Internal communication when issues occurring.

I particularly like the reference to a “sterile cockpit”. A concept from the aerospace industry, when pilots ban all non-essential chatter during critical moments in flight like take-off.

From personal experience it’s a bit distracting when you’re in the guts of a server in your terminal, trying to diagnose what’s caused mongo to fall over in the middle of an important test and everyone on Campfire is posting gifs…

Uptime

They use New Relic Reports of uptime, and have post-mortems for downtime.
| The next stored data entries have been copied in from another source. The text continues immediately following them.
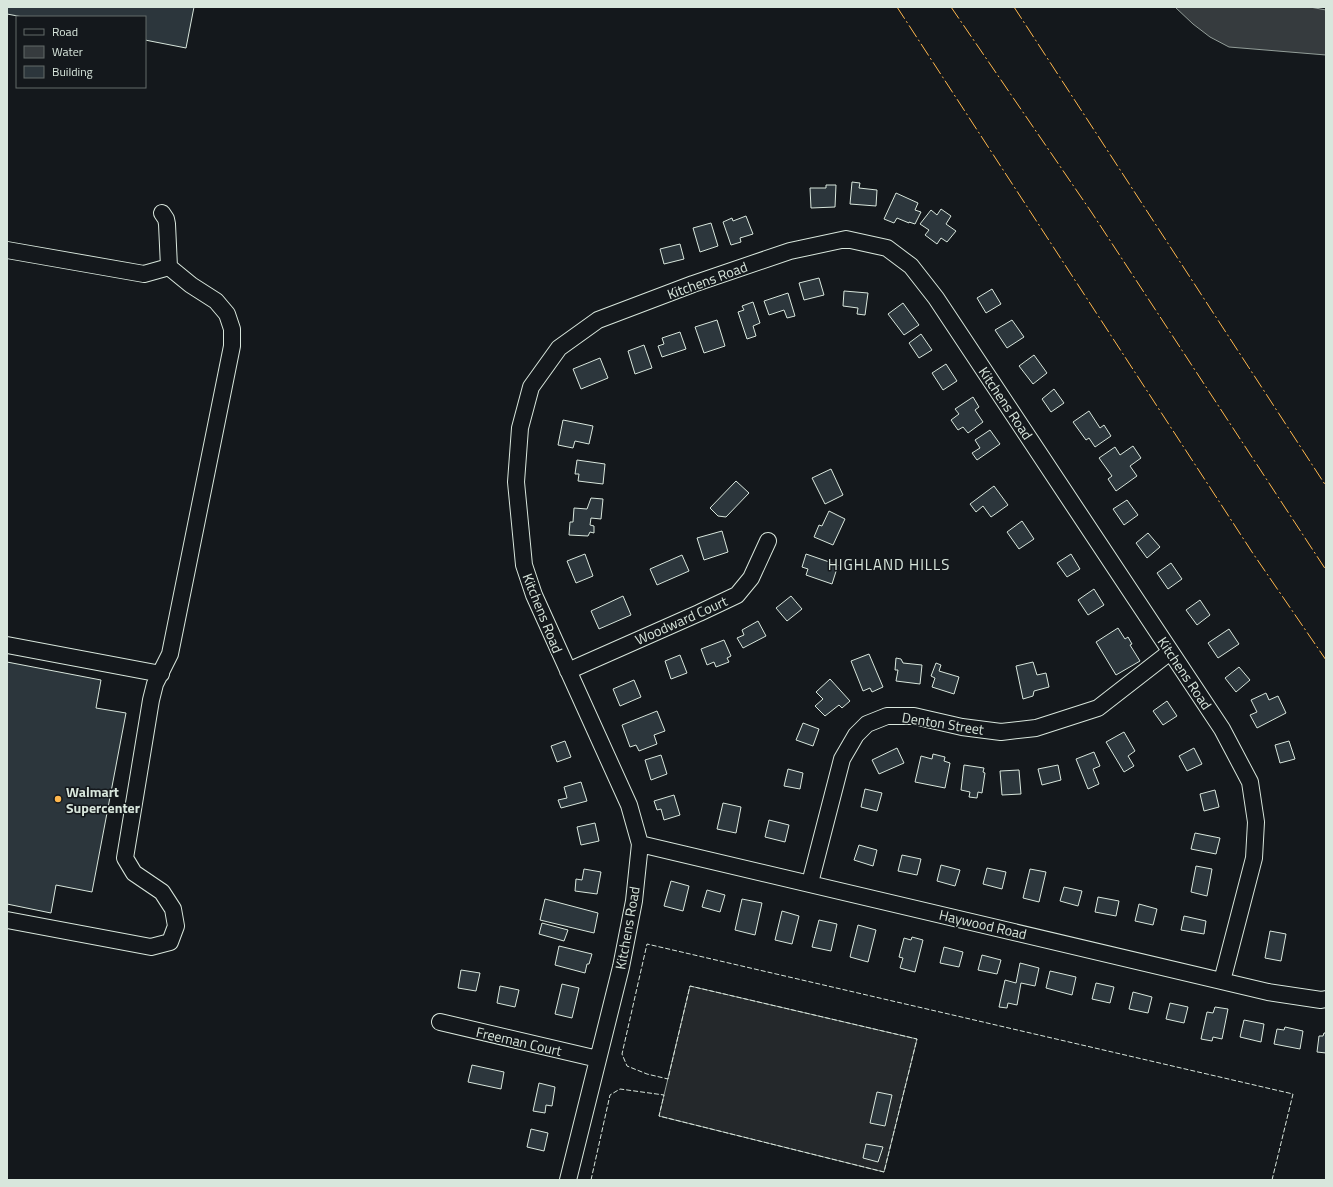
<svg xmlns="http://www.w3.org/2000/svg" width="1333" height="1187" viewBox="0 0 1333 1187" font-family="'Titillium Web',sans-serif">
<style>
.parking{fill:#24282b;stroke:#939e99}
.water{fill:#363b3e;stroke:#939e99}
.building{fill:#2c363c;stroke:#d8e6dc}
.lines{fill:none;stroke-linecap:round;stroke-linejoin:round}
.minor-casing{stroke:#d8e6dc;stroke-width:18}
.minor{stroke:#14181c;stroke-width:16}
.fence{stroke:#d8e6dc;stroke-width:1;stroke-dasharray:5 2;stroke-linecap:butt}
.power{stroke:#ffb74d;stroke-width:1;stroke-dasharray:14 3 2 3;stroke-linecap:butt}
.poi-dot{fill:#ffb74d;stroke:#14181c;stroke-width:1.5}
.labels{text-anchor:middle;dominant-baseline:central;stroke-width:3;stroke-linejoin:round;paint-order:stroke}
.street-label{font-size:14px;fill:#d8e6dc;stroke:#14181c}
.poi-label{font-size:14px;font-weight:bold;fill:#d8e6dc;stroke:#14181c;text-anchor:start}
.neighbourhood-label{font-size:15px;letter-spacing:1px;fill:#d8e6dc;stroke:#14181c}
</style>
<rect width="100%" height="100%" fill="#14181c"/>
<path class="parking" d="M 690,986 L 917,1039 L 884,1172 L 659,1116 Z"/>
<path class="water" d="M 1175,7 L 1310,7 L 1326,10 L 1326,55 L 1229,47 L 1210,37 L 1193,24 Z"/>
<path class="building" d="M 7,7 L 194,7 L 186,48 L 145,40 L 145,17 L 23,17 L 7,14 Z
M 852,182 L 860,183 L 859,188 L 877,190 L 876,206 L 850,204 Z
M 826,185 L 836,185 L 835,207 L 811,208 L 810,188 L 826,188 Z
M 896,193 L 918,203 L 915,210 L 921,212 L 915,224 L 909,222 L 909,223 L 897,218 L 894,223 L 884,219 Z
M 941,209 L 951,216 L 946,224 L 956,231 L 947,242 L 941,238 L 937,244 L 925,235 L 929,230 L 920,224 L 931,210 L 937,215 Z
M 746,216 L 753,234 L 740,238 L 741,242 L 731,245 L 723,222 L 732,218 L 733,221 Z
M 711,223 L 718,246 L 700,252 L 693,228 Z
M 680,244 L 684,259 L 664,264 L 660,249 Z
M 819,278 L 824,295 L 804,300 L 799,283 Z
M 992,289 L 1001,304 L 986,313 L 977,298 Z
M 844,291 L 868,293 L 865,315 L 857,314 L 858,308 L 843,306 Z
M 788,293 L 795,316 L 787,318 L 784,310 L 769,315 L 764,301 Z
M 753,302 L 760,323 L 753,326 L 756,336 L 747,339 L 738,312 L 744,310 L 742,306 Z
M 903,303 L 919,325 L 904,335 L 888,314 Z
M 717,320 L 725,346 L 704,353 L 695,327 Z
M 1012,320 L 1024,337 L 1007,348 L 995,330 Z
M 680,332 L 686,349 L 662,357 L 658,346 L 664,344 L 662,338 Z
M 921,334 L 932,350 L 919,358 L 909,343 Z
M 644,345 L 652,368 L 635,374 L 628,351 Z
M 1034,355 L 1047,373 L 1033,384 L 1019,366 Z
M 600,358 L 608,378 L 581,389 L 573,369 Z
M 946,364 L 957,381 L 943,390 L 932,373 Z
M 1054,389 L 1064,403 L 1051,412 L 1042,399 Z
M 973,397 L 979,407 L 975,410 L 983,422 L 968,433 L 963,427 L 958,430 L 951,420 L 959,414 L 955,409 Z
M 1089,411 L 1100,428 L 1104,425 L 1111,436 L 1095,447 L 1089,438 L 1086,440 L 1073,422 Z
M 563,420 L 593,426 L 589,444 L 575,441 L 573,448 L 558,445 Z
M 990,430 L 1000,444 L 977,460 L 972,453 L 980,448 L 975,440 Z
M 1133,446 L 1141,458 L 1130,466 L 1137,476 L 1116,491 L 1108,479 L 1112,476 L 1099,458 L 1115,447 L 1120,455 Z
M 577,460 L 605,464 L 603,484 L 578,481 L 579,474 L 575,474 Z
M 831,469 L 843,495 L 825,504 L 812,478 Z
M 736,481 L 749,493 L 726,517 L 718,516 L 710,508 Z
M 994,486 L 1008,505 L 991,517 L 983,506 L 976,512 L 970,504 Z
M 591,498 L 603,499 L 601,519 L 591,518 L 590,525 L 594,526 L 594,533 L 590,532 L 588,536 L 569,535 L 570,522 L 573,522 L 574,508 L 587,509 Z
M 1127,500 L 1138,515 L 1124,525 L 1113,509 Z
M 829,511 L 845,519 L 833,545 L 814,537 L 819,525 L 822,526 Z
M 1022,521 L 1034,539 L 1019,549 L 1007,532 Z
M 722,531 L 728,552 L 704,560 L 697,538 Z
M 1148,533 L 1160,547 L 1147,558 L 1136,543 Z
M 585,554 L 593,576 L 576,583 L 567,561 Z
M 806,554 L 838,565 L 832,584 L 806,575 L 808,569 L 802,567 Z
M 1071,554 L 1080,569 L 1067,577 L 1057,563 Z
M 682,555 L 689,571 L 657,585 L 650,569 Z
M 1171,563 L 1182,579 L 1168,589 L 1157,573 Z
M 1094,589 L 1104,605 L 1088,615 L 1078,600 Z
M 623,596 L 631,615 L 599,629 L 591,611 Z
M 791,596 L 802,609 L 787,621 L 776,608 Z
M 1200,600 L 1210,615 L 1197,625 L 1186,610 Z
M 758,621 L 766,636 L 743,648 L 737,638 L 744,635 L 742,630 Z
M 1118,628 L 1125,639 L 1128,637 L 1132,644 L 1130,645 L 1140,661 L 1116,675 L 1096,642 Z
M 1229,629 L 1239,644 L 1218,658 L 1208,643 Z
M 724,640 L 731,656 L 727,658 L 729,662 L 716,667 L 714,662 L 707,665 L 701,649 Z
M 869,654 L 883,687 L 872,692 L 870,688 L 863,691 L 851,661 Z
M 680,655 L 687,673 L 671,679 L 665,661 Z
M 896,658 L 901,659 L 903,663 L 922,665 L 920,684 L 896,681 L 898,670 L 895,670 Z
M 7,662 L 101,680 L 96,708 L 126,713 L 92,892 L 56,885 L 51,913 L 7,904 Z
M 1033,662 L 1037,675 L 1046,673 L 1049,687 L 1034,691 L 1033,696 L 1023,699 L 1016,666 Z
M 936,663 L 941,665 L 939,671 L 959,677 L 954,694 L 932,687 L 935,678 L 931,676 Z
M 1239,667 L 1250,680 L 1236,692 L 1225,678 Z
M 830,679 L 850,701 L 842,708 L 839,705 L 825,716 L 815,706 L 823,699 L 816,692 Z
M 634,680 L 641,697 L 620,706 L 613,689 Z
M 1266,693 L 1269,700 L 1278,696 L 1286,713 L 1257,728 L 1250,715 L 1257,712 L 1251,700 Z
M 1167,701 L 1177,716 L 1163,725 L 1153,711 Z
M 657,711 L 665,731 L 654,735 L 657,744 L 639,751 L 636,745 L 630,747 L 622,725 Z
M 803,723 L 819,729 L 813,746 L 796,740 Z
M 1124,732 L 1135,751 L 1128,756 L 1134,766 L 1124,772 L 1106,742 Z
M 565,741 L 571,757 L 557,762 L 551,746 Z
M 1289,741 L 1295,759 L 1280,763 L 1275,745 Z
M 897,748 L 904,763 L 879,774 L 872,760 Z
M 1194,748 L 1202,764 L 1187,771 L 1179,756 Z
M 1094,752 L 1100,766 L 1093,769 L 1099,784 L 1088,789 L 1076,759 Z
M 933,754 L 945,757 L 944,761 L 950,763 L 945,788 L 915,782 L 921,756 L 932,759 Z
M 661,755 L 667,774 L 651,780 L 645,760 Z
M 964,765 L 984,768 L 983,772 L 985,773 L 982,793 L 978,792 L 977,798 L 969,797 L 970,792 L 961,790 Z
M 1058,765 L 1061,780 L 1042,785 L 1038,769 Z
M 788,769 L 803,773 L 800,789 L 784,786 Z
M 1019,770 L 1021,794 L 1002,795 L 1000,771 Z
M 581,782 L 587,801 L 561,808 L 558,800 L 567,798 L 564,787 Z
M 865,789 L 882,793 L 877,811 L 861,807 Z
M 1215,790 L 1219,807 L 1204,811 L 1200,794 Z
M 674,795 L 680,815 L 664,820 L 661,809 L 657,810 L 654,801 Z
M 723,803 L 741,807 L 736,833 L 717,829 Z
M 769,820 L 789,825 L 785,842 L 765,837 Z
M 595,823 L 599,841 L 581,845 L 577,827 Z
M 1195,833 L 1220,838 L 1216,854 L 1191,849 Z
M 859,845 L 877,850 L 873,866 L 854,860 Z
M 902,855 L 921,859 L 917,875 L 898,871 Z
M 941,865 L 960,870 L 955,886 L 937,881 Z
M 1196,866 L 1212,869 L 1207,896 L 1191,892 Z
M 987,868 L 1006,872 L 1002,889 L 983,884 Z
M 584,869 L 601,872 L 597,894 L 575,891 L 576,879 L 582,880 Z
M 1030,869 L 1046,872 L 1039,902 L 1023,898 Z
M 671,881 L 689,886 L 683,911 L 664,906 Z
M 1064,887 L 1082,891 L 1078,906 L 1060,901 Z
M 707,890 L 725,895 L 720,912 L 702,907 Z
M 1098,897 L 1119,901 L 1116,916 L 1095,912 Z
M 545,899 L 598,913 L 594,933 L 540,920 Z
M 742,899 L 762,903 L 755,935 L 735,930 Z
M 1139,904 L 1157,909 L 1153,925 L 1135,921 Z
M 782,911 L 799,916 L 792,944 L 775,940 Z
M 1184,916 L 1206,921 L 1204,934 L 1181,930 Z
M 819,920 L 837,924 L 831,951 L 812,947 Z
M 542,923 L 568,930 L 564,941 L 539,934 Z
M 858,925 L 876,930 L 868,962 L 850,957 Z
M 1270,931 L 1286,934 L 1281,961 L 1265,958 Z
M 912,937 L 923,940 L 915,972 L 900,968 L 903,958 L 899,957 L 904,938 L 911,940 Z
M 559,946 L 592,954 L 589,964 L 587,964 L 585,973 L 555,965 Z
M 944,947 L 963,952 L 959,967 L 940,963 Z
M 982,955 L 1001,960 L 997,974 L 978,970 Z
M 1020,963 L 1039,968 L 1035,986 L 1021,983 L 1017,1005 L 1008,1003 L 1007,1008 L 999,1007 L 1005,980 L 1016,983 Z
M 461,970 L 480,973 L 476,991 L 458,988 Z
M 1050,971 L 1076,977 L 1072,995 L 1046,988 Z
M 1096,983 L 1114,987 L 1110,1003 L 1092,999 Z
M 562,984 L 579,988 L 572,1018 L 555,1014 Z
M 500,986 L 519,990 L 515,1007 L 497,1003 Z
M 1133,992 L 1152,997 L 1148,1013 L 1129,1009 Z
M 1170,1003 L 1188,1007 L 1184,1023 L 1166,1019 Z
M 1215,1007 L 1228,1009 L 1222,1039 L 1213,1037 L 1212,1041 L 1201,1039 L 1207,1012 L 1213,1013 Z
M 1244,1020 L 1264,1024 L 1261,1042 L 1240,1037 Z
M 1285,1027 L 1303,1031 L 1300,1049 L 1274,1044 L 1277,1029 L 1284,1030 Z
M 1324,1033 L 1326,1033 L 1326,1053 L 1317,1052 L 1319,1036 L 1323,1036 Z
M 472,1065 L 504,1072 L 501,1089 L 468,1082 Z
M 539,1083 L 555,1087 L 552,1106 L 546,1105 L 545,1113 L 533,1111 Z
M 877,1092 L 892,1095 L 885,1126 L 870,1123 Z
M 531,1129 L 548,1133 L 544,1151 L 527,1147 Z
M 866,1144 L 883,1147 L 878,1162 L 863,1158 Z"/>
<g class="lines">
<defs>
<path id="minor" d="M 7,250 L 144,274 L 169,267
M 7,645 L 161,674
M 568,671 L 699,613 L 737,595 L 751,578 L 768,541
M 640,844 L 1268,992 L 1321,1000 L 1326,999
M 810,883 L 842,759 L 856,735 L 867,724 L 887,716 L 914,716 L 962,727 L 1001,732 L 1036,728 L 1098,708 L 1170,652
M 7,920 L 151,947 L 170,942 L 176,926 L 173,909 L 162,892 L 134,873 L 125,858 L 151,700 L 155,684 L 170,654 L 232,346 L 232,329 L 227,314 L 216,301 L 191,285 L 169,267 L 167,224 L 166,219 L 162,213
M 440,1022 L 598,1059
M 568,1180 L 621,967 L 634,901 L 640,844 L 629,805 L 534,595 L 524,565 L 516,482 L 520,428 L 531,387 L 559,348 L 598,320 L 693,284 L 790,251 L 846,239 L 887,248 L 911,266 L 936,298 L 1222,729 L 1250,782 L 1256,822 L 1254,858 L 1222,981"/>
</defs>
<use href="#minor" class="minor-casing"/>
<use href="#minor" class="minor"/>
<path class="fence" d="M 591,1180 L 610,1095 L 620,1089 L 664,1095 L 659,1116 L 884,1172 L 917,1039 L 690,986 L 668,1079 L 647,1074 L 627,1066 L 622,1054 L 647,944 L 1293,1094 L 1272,1180"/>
<path class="power" d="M 897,7 L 1252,552 L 1326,660
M 951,7 L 1092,213 L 1326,570
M 1014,7 L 1326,486"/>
</g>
<circle class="poi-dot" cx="58" cy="799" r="4"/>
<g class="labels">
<g class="street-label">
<text transform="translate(707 280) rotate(-20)">Kitchens Road</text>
<text transform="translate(1006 403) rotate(56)">Kitchens Road</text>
<text transform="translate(543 613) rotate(68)">Kitchens Road</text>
<text transform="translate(681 620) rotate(-24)">Woodward Court</text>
<text transform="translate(1185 673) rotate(56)">Kitchens Road</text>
<text transform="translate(943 723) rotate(9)">Denton Street</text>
<text transform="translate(983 924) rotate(13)">Haywood Road</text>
<text transform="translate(627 928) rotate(-80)">Kitchens Road</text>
<text transform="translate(519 1041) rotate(13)">Freeman Court</text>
</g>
<g class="poi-label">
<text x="66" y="791">Walmart<tspan x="66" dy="16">Supercenter</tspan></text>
</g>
<g class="neighbourhood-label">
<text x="889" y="564">HIGHLAND HILLS</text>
</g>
</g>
<rect width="1333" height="1187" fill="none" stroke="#d8e6dc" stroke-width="16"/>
<rect x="16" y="16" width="130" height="72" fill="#14181c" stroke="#626a69"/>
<rect x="24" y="29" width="20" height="6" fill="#14181c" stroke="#626a69"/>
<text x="52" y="36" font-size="12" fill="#d8e6dc">Road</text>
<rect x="24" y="46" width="20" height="12" fill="#363b3e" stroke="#626a69"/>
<text x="52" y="56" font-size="12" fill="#d8e6dc">Water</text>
<rect x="24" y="66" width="20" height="12" fill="#2c363c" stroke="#626a69"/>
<text x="52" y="76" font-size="12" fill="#d8e6dc">Building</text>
</svg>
Bottom line is, whilst you aim for 100% uptime, you can never avoid outages (even google and AWS go down!)

Simulations and drills.

Something not often discussed, but needs to be done.

It’s too common of a pattern to have a load of fail-safes that are never tested until an incident actually occurs.

Questions

There was also some good debate about how to encourage those on call. Then to justify the extra costs by comparing how expensive it is to not have people on-call, either by looking at churn caused by (not super reliable) or even Google analytics to see how many people were lost. The old “We just lost X amount of money on Google Ads when the server went down, and it only costs Y to have someone on call to check it out when it happens”

I asked a question which always seems to be the biggest issue with performance: figuring out where the issue is. Its easy to write some performance tests and then say “My app is slow”…but is it the choice of technologies for your stack that’s the culprit? The code itself and it’s architecture? Or is it on the infrastructure?

Unfortunately (as I suspected) there is no silver bullet. Best bet is to use someone like New Relic or Serverdensity which you can add into the apps themselves, which can see the internals of the app and figure out pain points, combined with monitoring and performance scripting to narrow down the suspects.

Looking forward to the next meetup, WebPerfDays London 2013!